> **Problem to work on**:
Retype every line of text in the data below word for word, leaving the pictures out of your answer.

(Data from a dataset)
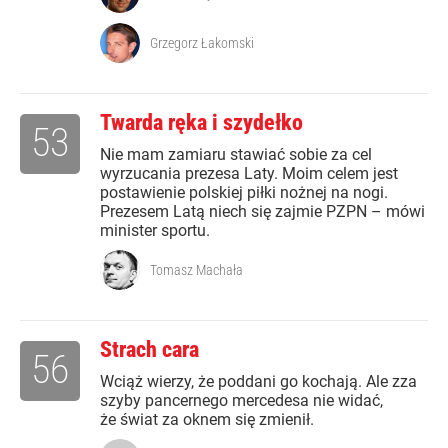
Grzegorz Łakomski
Twarda ręka i szydełko
53
Nie mam zamiaru stawiać sobie za cel
wyrzucania prezesa Laty. Moim celem jest
postawienie polskiej piłki nożnej na nogi.
Prezesem Latą niech się zajmie PZPN – mówi
minister sportu.
Tomasz Machała
Strach cara
56
Wciąż wierzy, że poddani go kochają. Ale zza
szyby pancernego mercedesa nie widać,
że świat za oknem się zmienił.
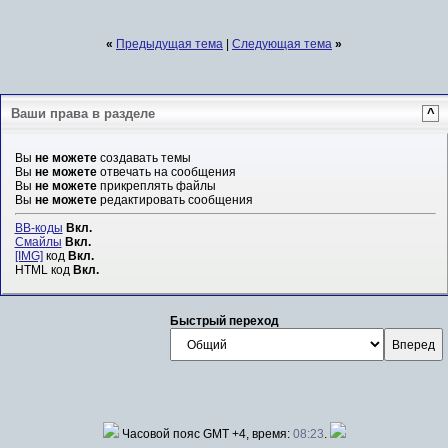
«
Предыдущая тема
|
Следующая тема
»
Ваши права в разделе
^
Вы
не можете
создавать темы
Вы
не можете
отвечать на сообщения
Вы
не можете
прикреплять файлы
Вы
не можете
редактировать сообщения
BB-коды
Вкл.
Смайлы
Вкл.
[IMG]
код
Вкл.
HTML код
Вкл.
Быстрый переход
Часовой пояс GMT +4, время:
08:23
.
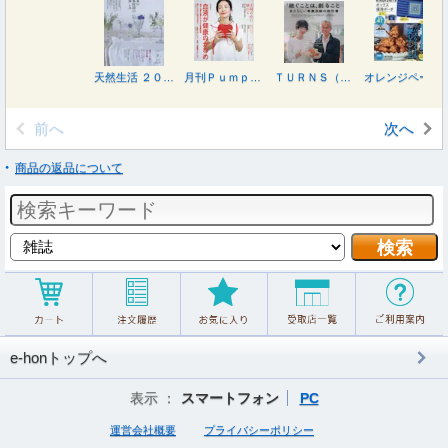
天然生活 ２０２６年８月号
月刊Ｐｕｍｐｋｉｎ ２０２６年７月号
ＴＵＲＮＳ（ターンズ） ２０２６年８月号
オレンジページ ７月２日号増刊 ２０２６年７月号
前へ
次へ
商品の返品について
e-honトップへ
表示 ：
スマートフォン
PC
運営会社概要
プライバシーポリシー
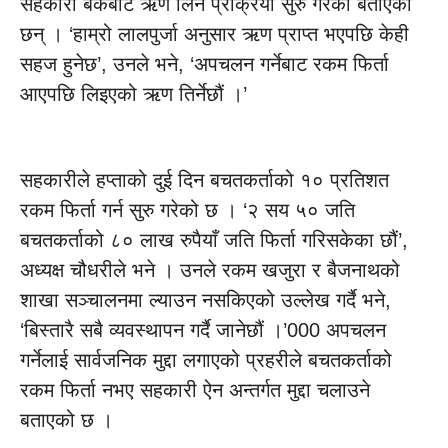
सहकारी बैंकबाट ऋण लिने प्रक्रिया सुरु गरेको बताएका
छन् । ‘हाम्रो लालपुर्जा अनुसार ऋण प्राप्त भएपछि केही
सहज हुनेछ’, उनले भने, ‘अपचलन गर्नेबाट रकम फिर्ता
आएपछि लिइएको ऋण तिर्नेछौं ।’
सहकारीले हप्ताको दुई दिन बचतकर्ताको १० प्रतिशत
रकम फिर्ता गर्न सुरु गरेको छ । ‘२ सय ५० जति
बचतकर्ताको ८० लाख रुपैयाँ जति फिर्ता गरिसकेका छौं’,
अध्यक्ष चौधरीले भने । उनले रकम खजुरा र बैजनाथको
शाखा सञ्चालनमा ल्याउन नसकिएको उल्लेख गर्दै भने,
‘बिस्तारै सबै व्यवस्थापन गर्दै जानेछौं ।’000 अपचलन
गर्नेलाई सार्वजनिक मुद्दा लगाएको प्रहरीले बचतकर्ताको
रकम फिर्ता नभए सहकारी ऐन अन्तर्गत मुद्दा चलाउने
बताएको छ ।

> **Task response**:
Grzegorz Łakomski
Twarda ręka i szydełko
53
Nie mam zamiaru stawiać sobie za cel
wyrzucania prezesa Laty. Moim celem jest
postawienie polskiej piłki nożnej na nogi.
Prezesem Latą niech się zajmie PZPN – mówi
minister sportu.
Tomasz Machała
Strach cara
56
Wciąż wierzy, że poddani go kochają. Ale zza
szyby pancernego mercedesa nie widać,
że świat za oknem się zmienił.
«
Предыдущая тема
|
Следующая тема
»
Ваши права в разделе
^
Вы
не можете
создавать темы
Вы
не можете
отвечать на сообщения
Вы
не можете
прикреплять файлы
Вы
не можете
редактировать сообщения
BB-коды
Вкл.
Смайлы
Вкл.
[IMG]
код
Вкл.
HTML код
Вкл.
Быстрый переход
Часовой пояс GMT +4, время:
08:23
.
天然生活 ２０２６年８月号
月刊Ｐｕｍｐｋｉｎ ２０２６年７月号
ＴＵＲＮＳ（ターンズ） ２０２６年８月号
オレンジページ ７月２日号増刊 ２０２６年７月号
前へ
次へ
商品の返品について
e-honトップへ
表示 ：
スマートフォン
PC
運営会社概要
プライバシーポリシー
सहकारी बैंकबाट ऋण लिने प्रक्रिया सुरु गरेको बताएका
छन् । ‘हाम्रो लालपुर्जा अनुसार ऋण प्राप्त भएपछि केही
सहज हुनेछ’, उनले भने, ‘अपचलन गर्नेबाट रकम फिर्ता
आएपछि लिइएको ऋण तिर्नेछौं ।’
सहकारीले हप्ताको दुई दिन बचतकर्ताको १० प्रतिशत
रकम फिर्ता गर्न सुरु गरेको छ । ‘२ सय ५० जति
बचतकर्ताको ८० लाख रुपैयाँ जति फिर्ता गरिसकेका छौं’,
अध्यक्ष चौधरीले भने । उनले रकम खजुरा र बैजनाथको
शाखा सञ्चालनमा ल्याउन नसकिएको उल्लेख गर्दै भने,
‘बिस्तारै सबै व्यवस्थापन गर्दै जानेछौं ।’000 अपचलन
गर्नेलाई सार्वजनिक मुद्दा लगाएको प्रहरीले बचतकर्ताको
रकम फिर्ता नभए सहकारी ऐन अन्तर्गत मुद्दा चलाउने
बताएको छ ।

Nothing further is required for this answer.